County supervisors moved ahead last month with plans to assume ownership of a tract of land near San Geronimo Creek, a 7.2-acre parcel owned by a convicted marijuana grower who built a real estate empire across northern California and watched it crumble from behind bars in federal prison.

Joshua Lonetree Hedlund acquired the property at 6451 Sir Francis Drake Blvd., just down the road from Lagunitas School, more than a decade ago in hopes of building his family’s home in the valley. When environmentalists said the development would harm sensitive coho and steelhead spawning habitat, supervisors sided with Mr. Hedlund until the county lost in court after a lawsuit brought by the Salmon Protection and Watershed Network. Now, the supervisors have changed their tune and say the property could be acquired “for preservation purposes and restoration of fish habitat.”

Last month, the board approved $108,000—the amount Mr. Hedlund owed in taxes—to begin a lengthy process of acquiring the land. (Although no plans have been initiated, the San Geronimo Land Trust—”a very modest, kind of kitchen table, nonprofit” that’s preserved four parcels since its founding in 1997—has expressed a desire to manage the property, said Liza Crosse, a former chair.)

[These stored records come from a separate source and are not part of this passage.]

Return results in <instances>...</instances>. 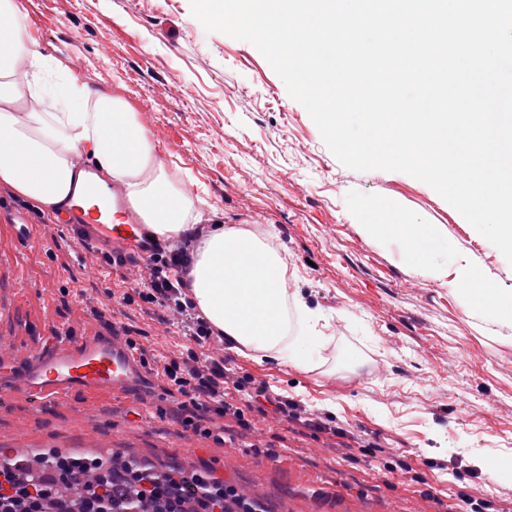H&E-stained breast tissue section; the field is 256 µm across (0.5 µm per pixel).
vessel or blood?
<instances>
[{
	"instance_id": "obj_1",
	"label": "vessel or blood",
	"mask_w": 512,
	"mask_h": 512,
	"mask_svg": "<svg viewBox=\"0 0 512 512\" xmlns=\"http://www.w3.org/2000/svg\"><path fill=\"white\" fill-rule=\"evenodd\" d=\"M125 210L126 202L119 185H111L102 205L84 208L66 203L61 223L70 226L76 237H87L134 254L139 261H149L154 244L143 225L126 222L110 224L103 216L110 208ZM150 372L120 332L109 336H73L60 332L53 342L28 354L6 379H0V400L22 398L44 406L82 391L106 392L118 397L145 394Z\"/></svg>"
}]
</instances>
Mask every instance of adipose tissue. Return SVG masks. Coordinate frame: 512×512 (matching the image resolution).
<instances>
[{
  "mask_svg": "<svg viewBox=\"0 0 512 512\" xmlns=\"http://www.w3.org/2000/svg\"><path fill=\"white\" fill-rule=\"evenodd\" d=\"M20 0H0V182L45 208L63 205L78 192L81 178L74 159L87 154L104 180L121 184L142 222L172 239L189 230L190 209L170 184L147 130L122 96L91 88L38 43L19 36ZM66 76L60 88L46 80L47 69ZM67 109L48 112L51 94ZM367 237L392 234L408 247L419 273L445 281L448 268L431 259L437 236L423 224H363ZM192 299L210 323L223 332L232 350L263 352L296 368L305 367L306 340L318 315L300 307L301 333L285 338L288 290L276 251L250 232L217 225L196 242L190 272ZM461 296L487 317L512 322V293L471 268L460 274Z\"/></svg>",
  "mask_w": 512,
  "mask_h": 512,
  "instance_id": "adipose-tissue-1",
  "label": "adipose tissue"
}]
</instances>
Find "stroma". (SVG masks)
Returning <instances> with one entry per match:
<instances>
[{"mask_svg": "<svg viewBox=\"0 0 512 512\" xmlns=\"http://www.w3.org/2000/svg\"><path fill=\"white\" fill-rule=\"evenodd\" d=\"M21 3L26 38L127 100L193 211L271 236L289 292L324 322L302 369L200 346L170 311L122 304L137 264L112 270L63 224L42 227L37 247L0 228V290L15 295L0 328L7 350L117 323L148 363L187 350L225 360L322 425L256 412L245 431L229 417L210 433L185 430L168 417L159 375L146 409L108 394L0 402V448L207 472L259 512H462L467 497L512 512V323L466 306L456 274L469 264L510 291L501 252L426 184L344 167L263 55L206 32L190 0ZM362 224L432 226L448 240L446 283L419 275L399 238H368Z\"/></svg>", "mask_w": 512, "mask_h": 512, "instance_id": "stroma-1", "label": "stroma"}]
</instances>
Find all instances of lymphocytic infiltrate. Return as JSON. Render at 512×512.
<instances>
[{"instance_id": "obj_1", "label": "lymphocytic infiltrate", "mask_w": 512, "mask_h": 512, "mask_svg": "<svg viewBox=\"0 0 512 512\" xmlns=\"http://www.w3.org/2000/svg\"><path fill=\"white\" fill-rule=\"evenodd\" d=\"M203 233L198 226L179 244L157 248L146 279L134 294L123 297L127 304L138 299L171 310L179 331L199 345L221 336L189 296L190 250ZM161 372L180 396L175 417L187 428L229 412L244 419L245 406L266 393L250 380L233 377L215 360L200 367L182 356L167 357ZM47 466V477L30 480L24 475V462L0 448V512H224L225 503L235 497L232 487L208 473H182L162 480L147 469L115 473L101 460L75 457H54ZM65 487L77 490V501L63 497Z\"/></svg>"}]
</instances>
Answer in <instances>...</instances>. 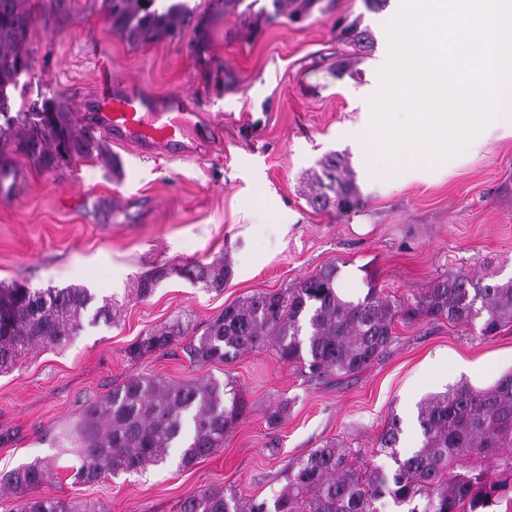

Notice has been issued to Mr. Hedlund and several creditors that have liens against the property, allowing them to stop the acquisition process by paying back the taxes. At least four creditors have liens against the property, ranging from $100,000 to $2.76 million, some of which may have combined the streamside lot with other parcels across the state, said Roy Given, the county’s director of finance. Any of the lienholders could delay the acquisition on Mr. Hedlund’s behalf by paying the $100,000 in taxes and fees, but a much more complex process would be required for any of them to take over the title directly, he added.

The primary lienholder is Victor Scheinman, who recorded a lien for $250,000 in June 2003, according to county records. In order to repay him and three other creditors, Mr. Hedlund listed the property for sale last year, but he claimed that interference from county planners—who may have referenced the same building restrictions due to sensitive fish habitat that prevented Mr. Hedlund from constructing his home years ago—scared off potential buyers.

Reached Wednesday evening, Mr. Hedlund criticized the county’s acquisition of his property, an intervention which has further disrupted the process of putting his property on the market and appease his creditors.

“It’s concerning to me and should be concerning to most private property owners that the county will come in. Instead of allowing it to be sold at a tax lien auction—where it’s sold to the highest bidder who will pay what the property is actually worth—they are moving forward and spending taxpayer money purport- edly for salmon habitat,” he said. “It’s just disturbing. It’s very rare that these are used. It’s essentially taking my property.”

An environmental studies major in college who founded several ecologically conscious businesses, Mr. Hedlund said he and the primary lender Mr. Scheinman wrote to the county offering several compromises: imposing deed restrictions for future buyers, selling the parcel to the county at market value or offering conservation easements near the creek; he said they received a curt email in response instructing them to pay the taxes owed.

“We’ve offered a number of ways,” Mr. Hedlund said. “Basically, we’re trying to accomplish the same thing the county is trying to accomplish. We’re willing to work with them.” (Civic Center staff had left for the day by the time the Light spoke to Mr. Hedlund and so could not confirm his account.) “I’d hoped to raise my kids there in Marin,” he said. “I lost faith in the county. I don’t see them doing their job…. It seems like they’re making up the rules as they go.”

Mr. Hedlund, who lives in San Francisco, said he still has plans to show the property to potential buyers starting in December.